Os Rolling Stones na América Latina em ótimo documentário

Vi Olé, Olé, Olé! – A Trip Across Latin America, registro da turnê que os Rolling Stones fizeram pela América Latina em 2016, e quero falar um pouco sobre o documentário e também sobre a relação da banda com o cinema documental.

Os Rolling Stones têm várias experiências com o gênero.

A mais importante é Gimme Shelter. Não é um filme sobre o rock que o grupo produz. É um registro de valor histórico e sociológico sobre a violência no free concert de Altamont, em 1969. Os méritos são dos realizadores, os irmãos Maysles, mestres do cinema direto.

Let’s Spend the Night Together é um concert film. Mostra a íntegra de um show da turnê americana de 1981. É o inverso de Gimme Shelter: só tem música. O diretor, Hal Ashby, havia se consolidado com os filmes que realizou na década de 1970.

Shine a Light traz os Rolling Stones no palco de um teatro, flagrados pelo olhar mais intimista e menos grandioso do diretor Martin Scorsese. Há entrevistas entre os números, embora o principal seja o concerto filmado como cinema.

A turnê pela América Latina no início de 2016 rendeu dois filmes: Havana Moon e Olé, Olé, Olé! – A Trip Across Latin America, ambos dirigidos por Paul Dugdale.

Havana Moon é sobre a ida dos Stones a Cuba, o primeiro concerto deles na ilha. Tem uma introdução que contextualiza tudo, mas o resto é o show ao ar livre. Sem o anticomunismo ostensivo de Buena Vista Social Club, Havana Moon mistura sutilmente rock e política.

Olé, Olé, Olé! não é um concert film. Tem poucos números musicais completos. Acompanha cronologicamente a excursão, e, entre um país e outro, volta sempre a Cuba com os preparativos do show e as dificuldades para a sua realização.

O documentário começa pelo Chile. O grupo toca no Estádio Nacional. O mesmo onde tanta gente foi morta pelos militares que derrubaram o presidente Salvador Allende em 1973.

Mick Jagger fala das ditaduras dos anos 1970 e das restrições impostas ao rock por governos autoritários.

Na Argentina, os Rolling Stones encontram um público tão apaixonado e eufórico quanto o que vai aos jogos de futebol.

A conversa de Jagger com dois velhos fãs é um momento tocante do filme.

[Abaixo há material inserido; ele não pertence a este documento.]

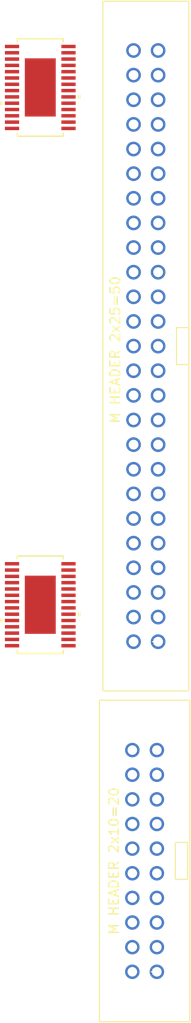
<source format=kicad_pcb>
(kicad_pcb (version 20221018) (generator pcbnew)

  (general
    (thickness 1.6)
  )

  (paper "A4")
  (layers
    (0 "F.Cu" signal)
    (31 "B.Cu" signal)
    (32 "B.Adhes" user "B.Adhesive")
    (33 "F.Adhes" user "F.Adhesive")
    (34 "B.Paste" user)
    (35 "F.Paste" user)
    (36 "B.SilkS" user "B.Silkscreen")
    (37 "F.SilkS" user "F.Silkscreen")
    (38 "B.Mask" user)
    (39 "F.Mask" user)
    (40 "Dwgs.User" user "User.Drawings")
    (41 "Cmts.User" user "User.Comments")
    (42 "Eco1.User" user "User.Eco1")
    (43 "Eco2.User" user "User.Eco2")
    (44 "Edge.Cuts" user)
    (45 "Margin" user)
    (46 "B.CrtYd" user "B.Courtyard")
    (47 "F.CrtYd" user "F.Courtyard")
    (48 "B.Fab" user)
    (49 "F.Fab" user)
    (50 "User.1" user)
    (51 "User.2" user)
    (52 "User.3" user)
    (53 "User.4" user)
    (54 "User.5" user)
    (55 "User.6" user)
    (56 "User.7" user)
    (57 "User.8" user)
    (58 "User.9" user)
  )

  (setup
    (pad_to_mask_clearance 0)
    (pcbplotparams
      (layerselection 0x00010fc_ffffffff)
      (plot_on_all_layers_selection 0x0000000_00000000)
      (disableapertmacros false)
      (usegerberextensions false)
      (usegerberattributes true)
      (usegerberadvancedattributes true)
      (creategerberjobfile true)
      (dashed_line_dash_ratio 12.000000)
      (dashed_line_gap_ratio 3.000000)
      (svgprecision 4)
      (plotframeref false)
      (viasonmask false)
      (mode 1)
      (useauxorigin false)
      (hpglpennumber 1)
      (hpglpenspeed 20)
      (hpglpendiameter 15.000000)
      (dxfpolygonmode true)
      (dxfimperialunits true)
      (dxfusepcbnewfont true)
      (psnegative false)
      (psa4output false)
      (plotreference true)
      (plotvalue true)
      (plotinvisibletext false)
      (sketchpadsonfab false)
      (subtractmaskfromsilk false)
      (outputformat 1)
      (mirror false)
      (drillshape 1)
      (scaleselection 1)
      (outputdirectory "")
    )
  )

  (net 0 "")

  (footprint "Luminator:TSSOP-28EP_MPQ6628_MNP" (layer "F.Cu") (at 120.65 92.71))

  (footprint "Luminator:TSSOP-28EP_MPQ6628_MNP" (layer "F.Cu") (at 120.65 39.37))

  (footprint "Luminator:M HEADER 2x10=20 2.54mm" (layer "F.Cu") (at 132.715 130.556 90))

  (footprint "Luminator:M HEADER 2x25=50 2.54mm" (layer "F.Cu") (at 132.842 96.52 90))

)

</source>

No Brasil, Jagger e Richards resgatam a viagem de férias que fizeram em 1968. A conversa deles desemboca num delicado registro musical de voz e violão: Honk Tonk Women do jeito que foi composta, há quase meio século, numa fazenda em São Paulo.

O vínculo de Ronnie Wood com as artes plásticas (além de guitarrista, ele pinta) é pretexto para o elogio aos artistas que fazem arte nas ruas de São Paulo, em paredes e muros. É o contrário do que vimos nas manifestações de truculência do prefeito João Dória.

O filme passa pelo Uruguai, Peru, Colômbia, México e termina em Cuba com sons e imagens que enriqueceriam Havana Moon.

Olé, Olé, Olé! não é somente um filme sobre uma turnê dos Rolling Stones.

O documentário fala do amor pela música, da alegria que esta proporciona, da arte como elemento que une os povos, da relação entre fãs e artistas. Esses temas estão espalhados pela narrativa, às vezes explicitamente, outras vezes não. Eles foram reunidos pela sensibilidade do realizador e de sua equipe. Em olhares, depoimentos, encontros, gritos, lágrimas, trocas entre os velhos roqueiros e representantes das culturas de cada lugar.

Com essa abordagem, Olé, Olé, Olé! está muito distante dos filmes que são meros registros de shows. Humaniza os astros, tira do anonimato pessoas comuns. Procura personagens e situações que se encaixam perfeitamente no ótimo cinema documental feito aqui por Paul Dugdale.